A record audience tuned in on Saturday for one last chance to catch John Sergeant, the former political journalist, execute a last waltz on BBC1's ballroom contest Strictly Come Dancing.
The "dancing pig in Cuban heels", as one newspaper critic called him, has captivated viewers for 10 weekends as he stumbled his way through routines.
Some 11.1 million people saw Saturday' show – the highest figure so far this series, up 300,000 on the previous week – and the 64-year-old was clearly the star, taking a tumultuous standing ovation from the studio audience.
The judges – much criticised for the harshness of their remarks about his dancing – remained firmly seated. Despite receiving appalling scores each week from the judges, Sergeant kept being saved by the public's votes. It is unclear if his resignation on Wednesday has undermined the show – the BBC's flagship interactive programme – or strengthened it as a dancing contest.
A pact of omerta appeared to have been taken by the BBC's publicists, who refused to disclose whether phone voting was up or, as expected, down following Mr Sergeant's withdrawal.
According to unconfirmed reports yesterday, 1.7 million people voted for Sergeant and partner Kristina Rihanoff in their last competitive dance nine days ago – almost a third of the 4.9 million votes. His departure failed to save Jodie Kidd, the model who last night became the latest contestant to leave.
The choice of music for Sergeant's farewell dance with Rihanoff – Norah Jones's "Come Away With Me" – could be seen as a typically wry dig. In an interview yesterday, Rihanoff said Sergeant had been "slowly broken by the judges' cruelty" and that the BBC should have reined them in, particularly over remarks about Sergeant's age. "I was really shocked when, in week seven, one of the judges said something like, 'This isn't Help the Aged'," she said.
But on Saturday, Sergeant thanked the judges for the way they "whipped up public support" in his favour and insisted he had had "a marvellous time ... it has been strictly fantastic." The BBC has announced it will refund anyone who voted for Sergeant for the show on 15 November. A free telephone line will open today.

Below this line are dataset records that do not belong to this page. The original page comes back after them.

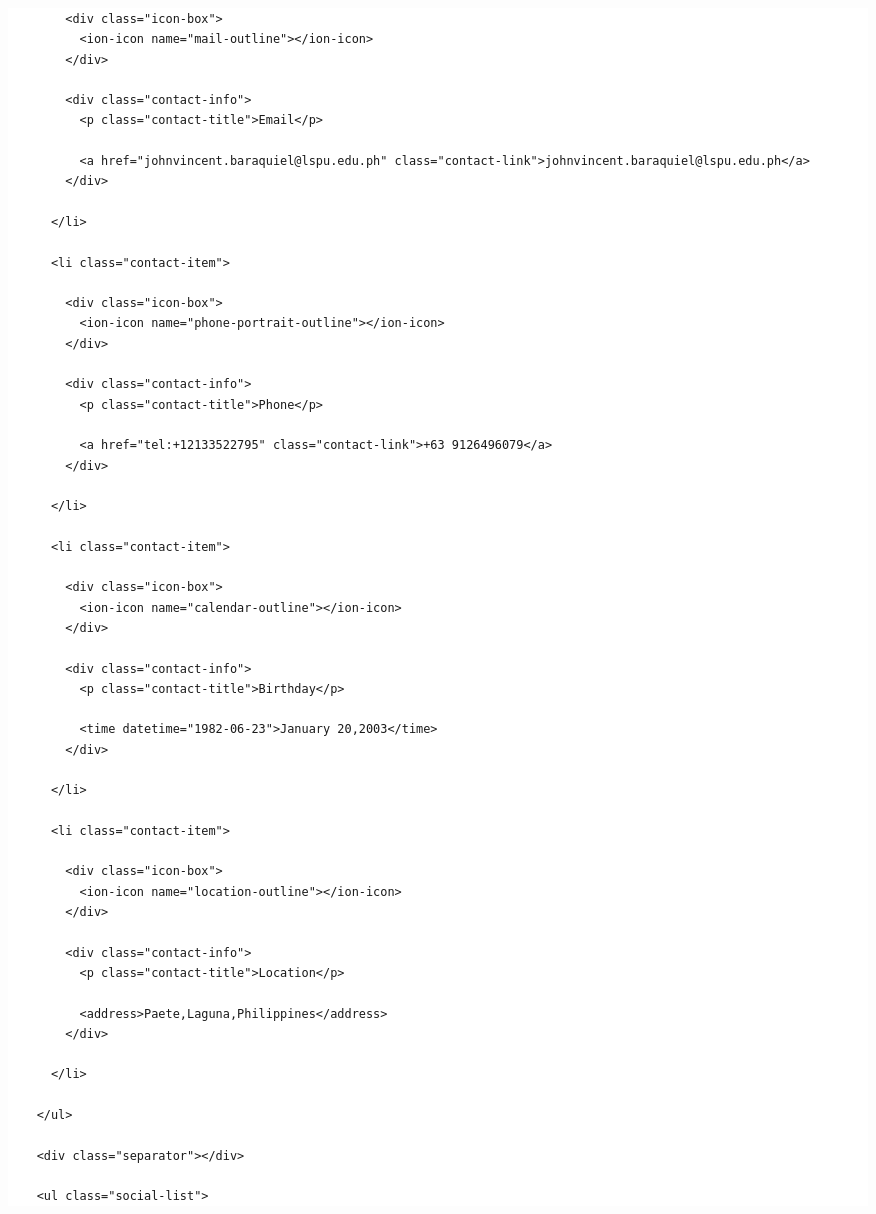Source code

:             <div class="icon-box">
              <ion-icon name="mail-outline"></ion-icon>
            </div>

            <div class="contact-info">
              <p class="contact-title">Email</p>

              <a href="johnvincent.baraquiel@lspu.edu.ph" class="contact-link">johnvincent.baraquiel@lspu.edu.ph</a>
            </div>

          </li>

          <li class="contact-item">

            <div class="icon-box">
              <ion-icon name="phone-portrait-outline"></ion-icon>
            </div>

            <div class="contact-info">
              <p class="contact-title">Phone</p>

              <a href="tel:+12133522795" class="contact-link">+63 9126496079</a>
            </div>

          </li>

          <li class="contact-item">

            <div class="icon-box">
              <ion-icon name="calendar-outline"></ion-icon>
            </div>

            <div class="contact-info">
              <p class="contact-title">Birthday</p>

              <time datetime="1982-06-23">January 20,2003</time>
            </div>

          </li>

          <li class="contact-item">

            <div class="icon-box">
              <ion-icon name="location-outline"></ion-icon>
            </div>

            <div class="contact-info">
              <p class="contact-title">Location</p>

              <address>Paete,Laguna,Philippines</address>
            </div>

          </li>

        </ul>

        <div class="separator"></div>

        <ul class="social-list">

If half of the voters called from a mobile phone and half voted from a landline, the BBC would face a payout of more than £2.3m, although it remains to be seen how many people will apply. John Tilley, the man who set up the internet site bringbackjohn.co.uk, said 47,000 people had signed the site's petition and he expected to present it to the BBC today or tomorrow after it had reached 50,000 names.